▸ **Task statement**: Tally up how many lines in the listing below contain the string "height", and give only the total.

▸ **Record extracts**:
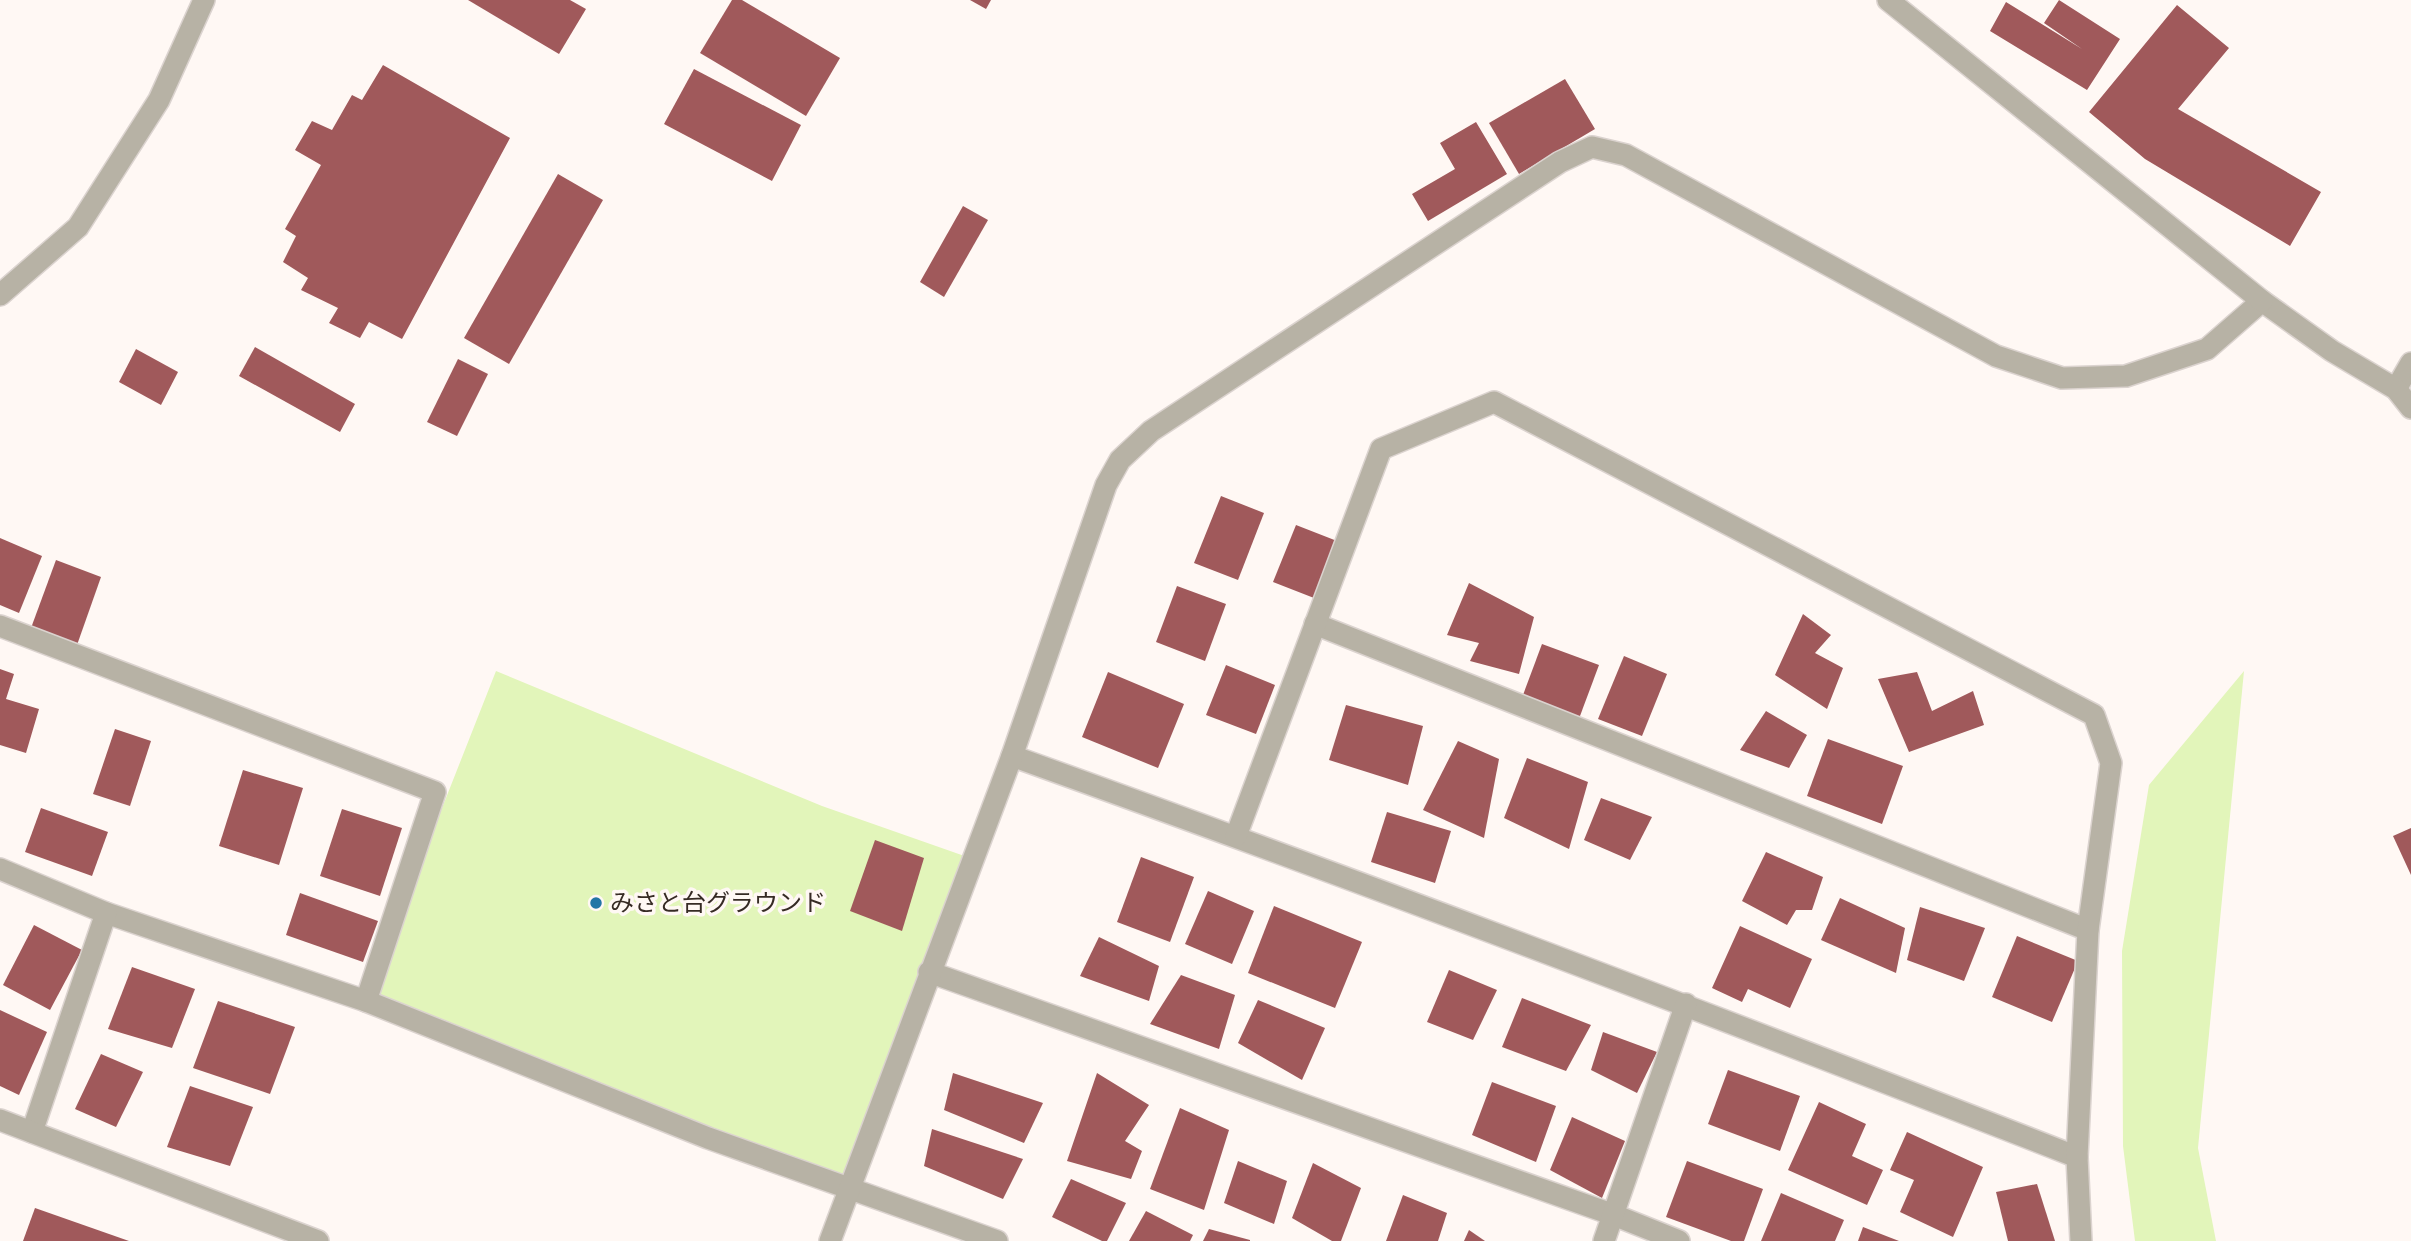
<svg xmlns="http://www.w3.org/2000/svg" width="2411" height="1241" font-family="'Zilla Slab','Noto Sans JP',serif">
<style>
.green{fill:#e2f5ba}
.building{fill:#a0595b}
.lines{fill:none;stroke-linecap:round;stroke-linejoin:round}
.minor-casing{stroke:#dbd3cf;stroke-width:24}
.tertiary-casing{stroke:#dbd3cf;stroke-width:24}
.minor{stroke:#b7b2a5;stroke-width:21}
.tertiary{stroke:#b7b2a5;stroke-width:21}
.poi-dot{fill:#2275a6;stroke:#fff8f4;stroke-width:2.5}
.labels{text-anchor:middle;stroke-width:7;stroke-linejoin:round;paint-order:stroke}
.poi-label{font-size:24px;fill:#362b24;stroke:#fff8f4;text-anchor:start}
</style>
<rect width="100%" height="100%" fill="#fff8f4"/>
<g class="green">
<path d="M496,671L822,806L973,859L849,1190L366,1001Z"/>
<path d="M2244,671L2198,1148L2216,1241H2135L2123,1146L2122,951L2149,785Z"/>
</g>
<g class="building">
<path d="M468,0H570L586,9L559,54Z"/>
<path d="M732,0H742L840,58L806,116L700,53Z"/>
<path d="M970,0H991L986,9Z"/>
<path d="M2059,0L2120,39L2087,90L1990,31L2006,2L2082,49L2044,23Z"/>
<path d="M2177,5L2229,48L2178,109L2321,192L2290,246L2145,159L2089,112Z"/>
<path d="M383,65L510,138L402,339L369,322L360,338L329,323L338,308L301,290L308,278L283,262L296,236L285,229L321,165L295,150L312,121L332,130L352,95L362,100Z"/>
<path d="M694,69L801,125L772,181L664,124Z"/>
<path d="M1565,79L1595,129L1519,174L1489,123Z"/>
<path d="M1476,122L1507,174L1428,221L1412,194L1455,169L1440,143Z"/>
<path d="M558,174L603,200L509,364L464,338Z"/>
<path d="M963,206L988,220L944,297L920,282Z"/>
<path d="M255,347L355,404L340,432L239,376Z"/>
<path d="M136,349L178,372L161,405L119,382Z"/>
<path d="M458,359L488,374L457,436L427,422Z"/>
<path d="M1221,496L1264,513L1238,580L1194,563Z"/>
<path d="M1296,525L1337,541L1314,598L1273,582Z"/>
<path d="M0,538L42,556L19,613L0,605Z"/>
<path d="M56,560L101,577L77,645L31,628Z"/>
<path d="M1469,583L1534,617L1519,674L1470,661L1479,643L1447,635Z"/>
<path d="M1177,586L1226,604L1205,661L1156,642Z"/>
<path d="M1803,614L1831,635L1815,653L1843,668L1827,709L1775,675Z"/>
<path d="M1542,644L1599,665L1577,724L1520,703Z"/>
<path d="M1624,656L1667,674L1642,736L1598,719Z"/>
<path d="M1226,665L1275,685L1256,734L1206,715Z"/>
<path d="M0,669L14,674L6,699L39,709L26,753L0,745Z"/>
<path d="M1108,672L1184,704L1158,768L1082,737Z"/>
<path d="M1917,672L1932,711L1973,691L1984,725L1909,752L1878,679Z"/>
<path d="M1346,705L1423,726L1408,785L1329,760Z"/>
<path d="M1766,711L1807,735L1789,768L1740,750Z"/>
<path d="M115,729L151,741L130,806L93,794Z"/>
<path d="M1828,739L1903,766L1882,824L1807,796Z"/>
<path d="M1458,741L1499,759L1484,838L1423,810Z"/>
<path d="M1527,758L1588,782L1569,849L1504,818Z"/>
<path d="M243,770L303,788L279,865L219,846Z"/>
<path d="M1601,798L1652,817L1630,860L1584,840Z"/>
<path d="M41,808L108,832L92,876L25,852Z"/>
<path d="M342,809L402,828L380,896L320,876Z"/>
<path d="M1387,812L1451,831L1435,883L1371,862Z"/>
<path d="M2411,828V875L2393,836Z"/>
<path d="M875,840L924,858L902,931L850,911Z"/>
<path d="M1766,852L1823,877L1812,910H1796L1787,925L1742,901Z"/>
<path d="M1141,857L1194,877L1170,942L1117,922Z"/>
<path d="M1208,891L1254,911L1232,964L1185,944Z"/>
<path d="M300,893L378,921L363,962L286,935Z"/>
<path d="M1840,898L1905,928L1896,973L1821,940Z"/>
<path d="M1274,906L1362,942L1335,1008L1248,973Z"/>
<path d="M1920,907L1985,928L1964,981L1907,960Z"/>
<path d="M34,925L82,950L50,1010L3,985Z"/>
<path d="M1740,926L1812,959L1790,1008L1748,989L1742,1002L1712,988Z"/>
<path d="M2017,936L2078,961L2052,1022L1992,997Z"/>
<path d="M1099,937L1159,966L1149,1001L1080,976Z"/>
<path d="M132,967L195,989L172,1048L108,1029Z"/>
<path d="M1449,970L1497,990L1473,1040L1427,1022Z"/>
<path d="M1181,975L1235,995L1219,1049L1150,1024Z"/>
<path d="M1522,998L1591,1025L1566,1071L1502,1047Z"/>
<path d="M1258,1000L1325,1028L1302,1080L1238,1043Z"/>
<path d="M218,1001L295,1027L270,1094L193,1068Z"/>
<path d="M0,1010L47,1032L19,1095L0,1086Z"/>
<path d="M1603,1032L1657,1052L1637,1093L1591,1070Z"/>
<path d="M101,1054L143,1072L116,1127L75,1109Z"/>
<path d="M1728,1070L1800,1096L1780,1151L1708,1124Z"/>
<path d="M953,1073L1043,1103L1024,1143L944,1110Z"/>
<path d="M1097,1073L1149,1105L1125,1141L1142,1151L1131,1179L1067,1161Z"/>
<path d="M1492,1082L1556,1106L1536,1162L1472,1135Z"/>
<path d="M190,1086L253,1107L230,1166L167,1147Z"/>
<path d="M1819,1102L1866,1124L1852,1156L1883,1170L1867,1205L1788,1170Z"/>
<path d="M1180,1108L1229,1130L1204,1210L1150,1189Z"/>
<path d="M1572,1117L1625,1141L1602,1198L1550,1170Z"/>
<path d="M932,1129L1023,1159L1003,1199L924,1166Z"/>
<path d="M1907,1132L1983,1167L1953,1237L1900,1212L1914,1180L1890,1170Z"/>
<path d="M1238,1161L1287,1181L1274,1224L1224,1203Z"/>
<path d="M1687,1161L1763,1189L1744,1241H1731L1666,1217Z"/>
<path d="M1313,1163L1361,1188L1341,1241H1332L1292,1218Z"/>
<path d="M1071,1179L1126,1203L1107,1241H1102L1052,1217Z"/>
<path d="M2037,1184L2055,1241H2008L1996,1192Z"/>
<path d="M1781,1193L1844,1220L1835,1241H1761Z"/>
<path d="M1403,1195L1447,1213L1438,1241H1386Z"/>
<path d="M35,1208L129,1241H23Z"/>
<path d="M1146,1211L1193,1235L1190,1241H1129Z"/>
<path d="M1863,1227L1899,1241H1858Z"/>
<path d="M1209,1229L1250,1240V1241H1203Z"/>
<path d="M1469,1230L1485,1241H1464Z"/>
</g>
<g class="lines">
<g class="minor-casing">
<g id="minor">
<path d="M2396,389L2411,363"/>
<path d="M1315,624L2088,930"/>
<path d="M0,626L435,792L366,1001"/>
<path d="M1012,756C1369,884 1724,1019 2077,1157"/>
<path d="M1236,836L1381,449L1494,402L2094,715L2111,763L2088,930L2077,1157L2081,1241"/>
<path d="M0,869L106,913L366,1001L708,1138L997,1241"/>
<path d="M929,972L1614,1215L1679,1241"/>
<path d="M32,1132L106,913"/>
<path d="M830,1241L1012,756L1106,485L1120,460L1151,431L1560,162L1592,147L1626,155L1996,356L2062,378L2126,376L2207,349L2262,301L2332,351L2396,389L2411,408"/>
<path d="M1604,1241L1686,1004"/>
</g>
</g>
<g class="tertiary-casing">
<g id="tertiary">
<path d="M1888,0L2262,301"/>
<path d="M0,295L78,227L159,100L204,0"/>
<path d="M0,1120L318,1241"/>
</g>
</g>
<use href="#minor" class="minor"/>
<use href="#tertiary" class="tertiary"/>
</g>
<circle class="poi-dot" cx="596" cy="903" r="7"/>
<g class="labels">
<g class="poi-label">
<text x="610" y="911">みさと台グラウンド</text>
</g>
</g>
</svg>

▸ **Task result**: 2